What you should do: Search the data below for the string "ARIÈGE" and copy all lines where it shows up.

(Data entries)
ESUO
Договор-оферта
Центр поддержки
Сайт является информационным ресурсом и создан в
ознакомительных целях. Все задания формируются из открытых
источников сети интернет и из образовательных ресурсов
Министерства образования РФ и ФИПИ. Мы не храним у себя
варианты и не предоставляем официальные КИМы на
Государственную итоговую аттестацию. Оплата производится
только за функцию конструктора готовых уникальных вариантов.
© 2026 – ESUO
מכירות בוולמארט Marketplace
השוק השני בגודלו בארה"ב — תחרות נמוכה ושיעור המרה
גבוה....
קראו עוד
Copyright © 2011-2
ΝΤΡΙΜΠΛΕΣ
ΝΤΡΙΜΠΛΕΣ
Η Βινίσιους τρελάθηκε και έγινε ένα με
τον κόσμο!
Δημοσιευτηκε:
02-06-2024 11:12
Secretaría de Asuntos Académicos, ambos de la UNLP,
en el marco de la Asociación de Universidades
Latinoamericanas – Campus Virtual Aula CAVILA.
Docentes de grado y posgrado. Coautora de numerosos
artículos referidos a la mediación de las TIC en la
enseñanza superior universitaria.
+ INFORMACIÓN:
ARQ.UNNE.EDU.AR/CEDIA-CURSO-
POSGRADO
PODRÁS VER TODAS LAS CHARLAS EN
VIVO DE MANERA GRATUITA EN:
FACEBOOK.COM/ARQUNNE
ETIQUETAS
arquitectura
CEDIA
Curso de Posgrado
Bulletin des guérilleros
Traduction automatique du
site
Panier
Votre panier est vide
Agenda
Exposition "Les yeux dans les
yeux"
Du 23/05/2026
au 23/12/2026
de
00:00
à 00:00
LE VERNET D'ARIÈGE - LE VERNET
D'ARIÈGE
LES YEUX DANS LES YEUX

Response:
LE VERNET D'ARIÈGE - LE VERNET
D'ARIÈGE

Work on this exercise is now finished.